Other African examples
Namdeb in Namibia is a comparable 50:50 venture between the Namibian government and De Beers, operating the alluvial and marine diamond fields along the Namibian coast. The Lesotho government holds equity in the Letseng, Mothae, and Liqhobong diamond mines through differing ownership formulae. The Zimbabwe Consolidated Diamond Company (ZCDC) was established in 2016 as a state-led consolidation of the Marange diamond fields, with the state holding majority equity and private operators holding minority interests; its track record has been more contested than Debswana's, with reporting on production volumes and revenue distribution often disputed by civil-society monitors. In Tanzania the Williamson diamond mine has been operated under shifting partnership arrangements between Petra Diamonds and the state.

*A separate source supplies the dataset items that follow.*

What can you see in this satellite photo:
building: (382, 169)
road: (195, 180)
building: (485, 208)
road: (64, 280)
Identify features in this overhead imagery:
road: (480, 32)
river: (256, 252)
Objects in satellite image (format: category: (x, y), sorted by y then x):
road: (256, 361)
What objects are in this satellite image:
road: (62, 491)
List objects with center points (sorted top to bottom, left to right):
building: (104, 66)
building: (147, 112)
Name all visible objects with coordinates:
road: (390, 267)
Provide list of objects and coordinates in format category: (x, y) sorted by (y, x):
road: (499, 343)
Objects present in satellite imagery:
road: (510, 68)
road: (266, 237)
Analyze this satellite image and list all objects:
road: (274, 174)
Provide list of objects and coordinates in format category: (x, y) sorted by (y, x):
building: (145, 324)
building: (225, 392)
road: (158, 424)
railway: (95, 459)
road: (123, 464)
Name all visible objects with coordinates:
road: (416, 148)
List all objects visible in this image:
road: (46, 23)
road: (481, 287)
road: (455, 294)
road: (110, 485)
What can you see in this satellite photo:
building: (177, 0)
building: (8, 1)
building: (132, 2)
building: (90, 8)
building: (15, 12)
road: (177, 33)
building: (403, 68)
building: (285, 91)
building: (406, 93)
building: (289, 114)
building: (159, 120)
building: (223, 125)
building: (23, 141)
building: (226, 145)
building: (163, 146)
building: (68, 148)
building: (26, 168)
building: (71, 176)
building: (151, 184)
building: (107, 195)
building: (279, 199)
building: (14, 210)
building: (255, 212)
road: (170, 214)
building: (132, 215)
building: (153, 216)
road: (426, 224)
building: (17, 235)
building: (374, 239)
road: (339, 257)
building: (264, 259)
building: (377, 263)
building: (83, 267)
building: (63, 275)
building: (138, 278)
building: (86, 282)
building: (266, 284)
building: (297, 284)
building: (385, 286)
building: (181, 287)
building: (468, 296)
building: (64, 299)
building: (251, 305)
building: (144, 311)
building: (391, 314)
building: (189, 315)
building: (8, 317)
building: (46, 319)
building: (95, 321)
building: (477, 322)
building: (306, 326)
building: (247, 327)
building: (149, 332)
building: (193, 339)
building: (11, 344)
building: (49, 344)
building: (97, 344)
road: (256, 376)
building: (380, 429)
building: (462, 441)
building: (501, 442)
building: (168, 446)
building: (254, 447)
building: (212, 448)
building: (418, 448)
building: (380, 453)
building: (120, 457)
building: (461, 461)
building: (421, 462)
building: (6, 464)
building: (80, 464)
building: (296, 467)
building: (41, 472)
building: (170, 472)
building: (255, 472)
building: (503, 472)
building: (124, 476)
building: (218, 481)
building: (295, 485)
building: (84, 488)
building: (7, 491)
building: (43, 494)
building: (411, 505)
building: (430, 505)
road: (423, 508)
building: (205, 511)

Coloured-stone partnerships
In the coloured-stone trade the partnership model is less consolidated than in diamonds, but examples exist in ruby and emerald mining. Gemfields, the AIM-listed coloured-stone company, operates the Kagem emerald mine in Zambia in partnership with the Zambian government's Industrial Development Corporation, which holds 25 per cent equity. The Montepuez Ruby Mining venture in Mozambique pairs Gemfields with the local partner Mwiriti Limitada under a partnership structure that includes Mozambican equity holders. Smaller-scale partnerships exist in tanzanite mining at Merelani in Tanzania, where the licence area was divided into blocks with differing ownership arrangements, and in sapphire mining in Madagascar, where formalisation has proven difficult.
Mechanics and incentives
A typical partnership instrument specifies the equity split, the board composition and management rights, the marketing arrangements (including whether the state has a right to a sales channel for a portion of production), the royalty and tax regime applicable on top of the equity share, and the rules for additional capital calls and dividend distribution. The structure aligns the state's interest with profitable operation rather than against it, in contrast to a pure royalty regime where the state's revenue is independent of profitability. The partnership also gives the state insight into operating costs, production figures, and pricing — information asymmetries that have historically allowed transfer pricing and under-declaration in the resource industries.
The criticisms are well-rehearsed. Partnerships can lock the state into an underperforming partner; they create governance risks where state representatives on boards have political incentives that diverge from commercial best practice; and they require the state to absorb a share of operating risk that a royalty regime would shift entirely to the private partner. The World Bank and the Extractive Industries Transparency Initiative have published case studies on the design choices that distinguish well-functioning partnerships from problematic ones.
In the trade
For the international gem trade the practical importance of partnership structures is in supply, pricing transparency, and provenance. A buyer sourcing rough or polished from a partnership-mined deposit is, indirectly, doing business with the host state as well as the private operator, and the state's policies on export, marketing, and beneficiation requirements (for example, mandatory in-country cutting before export) shape availability and price. The Kimberley Process certification regime overlays the partnership question for diamonds, and AGTA's source-disclosure protocols for coloured stones increasingly ask buyers to consider the governance environment of the source country. Botswana's example is repeatedly held up as the standard the industry would like other producing states to approach.